Excerpt to read:
------------

Gwanggyo City Centre is another planned sustainable city.

=== Malaysia ===
As of 2014 a Low Carbon Cities programme is being piloted in Malaysia by KeTTHA, the Malaysian Ministry of Energy, Green Technology and Water, Malaysian Green Technology Corporation (GreenTech Malaysia) and the Carbon Trust.

Malacca has a stated ambition to become a carbon-free city, taking steps towards creating a smart electricity grid. This is being done as part of an initiative to create a Green Special Economic Zone, where it is intended that as many as 20 research and development centers will be built focusing on renewable energy and clean technology, creating up to 300,000 new green jobs.

The Federal Department of Town and Country Planning (FDTCP) in peninsular Malaysia is a focal point for the implementation of the Malaysian Urban Rural National Indicators Network for Sustainable Development (MURNInets), which includes 36 sets of compulsory indicators grouped under 21 themes under six dimensions. Most of the targets and standards for the selected indicators were adjusted according to hierarchy of local authorities. In MURNInets at least three main new features are introduced. These include the Happiness Index, an indicator under the quality of life theme to meet the current development trend that emphasizes on the well-being of the community. Another feature introduced is the customer or people satisfaction level towards local authorities' services. Through the introduction of these indicators the bottom-up approach in measuring sustainability is adopted.

===Morocco===
Planned for 2023, Zenata is the first African city to be awarded the Eco-City Label. It will include a total of 470 hectares of green spaces. It will also have water retention basins and promotes groundwater recharge and afforestation of the site. The naturally irrigated parks leading to the sea are designed as ecological corridors.

=== New Zealand ===
Waitakere City, a local body that formerly existed in West Auckland, was New Zealand's first eco-city, working from the Greenprint, a guiding document that the City Council developed in the early 1990s.

------------

Data items:
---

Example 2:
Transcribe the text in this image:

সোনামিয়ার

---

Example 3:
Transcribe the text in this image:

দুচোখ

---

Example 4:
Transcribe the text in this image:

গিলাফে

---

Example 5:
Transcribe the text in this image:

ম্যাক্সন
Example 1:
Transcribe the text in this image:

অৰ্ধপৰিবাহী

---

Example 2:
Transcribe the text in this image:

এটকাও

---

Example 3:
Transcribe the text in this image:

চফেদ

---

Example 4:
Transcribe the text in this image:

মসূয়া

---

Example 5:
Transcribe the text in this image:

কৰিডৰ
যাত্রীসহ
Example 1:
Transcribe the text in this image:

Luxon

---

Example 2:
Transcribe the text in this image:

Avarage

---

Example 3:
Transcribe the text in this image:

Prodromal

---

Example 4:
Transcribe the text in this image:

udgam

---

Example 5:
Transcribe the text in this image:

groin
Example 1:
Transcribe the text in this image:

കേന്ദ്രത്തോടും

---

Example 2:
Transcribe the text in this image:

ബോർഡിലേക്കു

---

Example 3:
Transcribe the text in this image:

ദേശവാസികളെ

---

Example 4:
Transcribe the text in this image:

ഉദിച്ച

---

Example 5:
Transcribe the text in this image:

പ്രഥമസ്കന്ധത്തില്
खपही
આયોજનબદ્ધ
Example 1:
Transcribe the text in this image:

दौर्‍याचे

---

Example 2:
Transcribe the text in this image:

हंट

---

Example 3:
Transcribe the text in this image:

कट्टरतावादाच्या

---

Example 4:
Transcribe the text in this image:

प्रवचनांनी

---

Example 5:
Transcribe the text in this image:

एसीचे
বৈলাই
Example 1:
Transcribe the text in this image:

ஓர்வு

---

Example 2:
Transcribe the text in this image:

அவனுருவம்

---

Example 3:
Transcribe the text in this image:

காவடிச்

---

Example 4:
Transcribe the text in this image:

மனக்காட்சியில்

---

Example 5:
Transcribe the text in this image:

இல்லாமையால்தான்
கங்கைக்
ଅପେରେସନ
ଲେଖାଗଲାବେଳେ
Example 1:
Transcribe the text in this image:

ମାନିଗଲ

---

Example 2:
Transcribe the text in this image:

------------

Short task 1: From the sustainable cities excerpt, print the stretch from "Gwanggyo City Centre" through "new green jobs.".
Short task 2: Condense the paragraph of the sustainable cities excerpt that begins "The Federal Department of Town and Country Planning" into a short bulleted list that keeps its main facts.
Short task 3:
Answer these questions from the sustainable cities excerpt:
(a) Up to how many new green jobs could Malacca's Green Special Economic Zone create?
(b) What label was Zenata the first African city to be awarded?
(c) What guiding document did Waitakere City work from?
Rely only on the sustainable cities excerpt when responding.

Exercise output 1:
Gwanggyo City Centre is another planned sustainable city.

=== Malaysia ===
As of 2014 a Low Carbon Cities programme is being piloted in Malaysia by KeTTHA, the Malaysian Ministry of Energy, Green Technology and Water, Malaysian Green Technology Corporation (GreenTech Malaysia) and the Carbon Trust.

Malacca has a stated ambition to become a carbon-free city, taking steps towards creating a smart electricity grid. This is being done as part of an initiative to create a Green Special Economic Zone, where it is intended that as many as 20 research and development centers will be built focusing on renewable energy and clean technology, creating up to 300,000 new green jobs.

Exercise output 2:
- The Federal Department of Town and Country Planning (FDTCP) in peninsular Malaysia is the focal point for implementing MURNInets.
- MURNInets has 36 sets of compulsory indicators grouped under 21 themes and six dimensions.
- Most targets and standards were adjusted according to the hierarchy of local authorities.
- New features include a Happiness Index under the quality of life theme and a measure of customer or people satisfaction with local authorities' services.
- These indicators adopt a bottom-up approach to measuring sustainability.

Exercise output 3:
(a) Up to 300,000.
(b) The Eco-City Label.
(c) The Greenprint.